The IICB immunologist Dipyaman Ganguly, acting as the project coordinator and lead investigator, says: “”Reclaimed patients are an asset and their help to passively immunize other patients can save many lives.” ‘Any person whose body is effective with the generation of this antibody in response to infections and who has enough antibodies circulating in the blood fights and recovers better’ he explained. 

In addition to Ganguly, a hand-picking team of CSIR and the Government of Bengal will be involved in the project to help the restorative system to better equip this second group with anticuerpos derived from recovered patients. Yogiraj Ray is also part of this project and Professor Bibhuti Saha, head of STM Tropic Medicine, is an Assistant Professor at the Calcutta School of Tropical Medicine (STM) Biswanath Sharma Sarcar, professor and head of the Department of Beliaghata ID Medicine and also a front line team at Beliaghata ID Hospital.

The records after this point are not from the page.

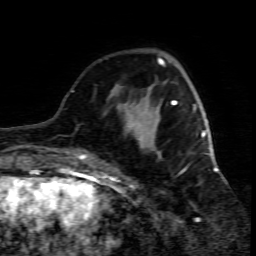
Breast MRI (dynamic contrast-enhanced), one axial slice; position 20 of 80 along the scan axis; cropped to one breast; dynamic contrast-enhanced series, time point 2 of 7 at this slice position (early post-contrast); 1.5 T; TE 4.3 ms, TR 8.8 ms; 256 × 256 image matrix, field of view 160 × 160 mm. Female patient.
Structures marked on this image (semi-automatically segmented with operator editing):
- enhancing-tissue mask used for the functional tumour volume (all voxels passing the contrast-enhancement thresholds inside the analysis volume; usually the tumour): box from (x=109, y=95) to (x=215, y=186) px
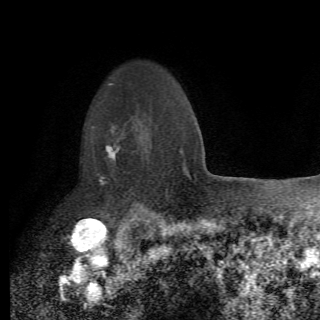
Breast MRI (dynamic contrast-enhanced), one axial slice; slice 53 of 82 in the series (ordered by position); cropped to one breast; dynamic contrast-enhanced series, time point 2 of 6 at this slice position (early post-contrast); 1.5 T; TE 4.2 ms, TR 8.5 ms; 320 × 320 image matrix, field of view 187 × 187 mm. Female patient.
Annotated regions visible in this slice (semi-automatic segmentation, software-assisted and operator-edited):
- enhancing-tissue mask used for the functional tumour volume (all voxels passing the contrast-enhancement thresholds inside the analysis volume; usually the tumour): box from (x=92, y=122) to (x=156, y=214) px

Saha is also a member of a committee of state experts. The project will also include Sandip Paul, an expert in bioinformatics and biostatistics and Shilpak Chatterjee, an IICB immunologist. According to State, under the supervision of Prasun Bhattacharya, head of Immunohematology and Blood Transfusion Department at Medical College of Hospital, all plasma donations will be made. “Initiatives to promote this therapy have already been taken for CSIR and ICMR throughout the country,” Ganguly said.

“CSIR in collaboration with clinicians working in designated COVID hospitals has already approached the government of Bengal to initiate this program. The proposal was adopted by Bengal and the preparations for this approach were begun by scientists from IICB and doctors of the ID Hospital and Calcutta Medical College. A similar trial in Kerala was approved by ICMR. In several other hospitals in India, there are more such programs.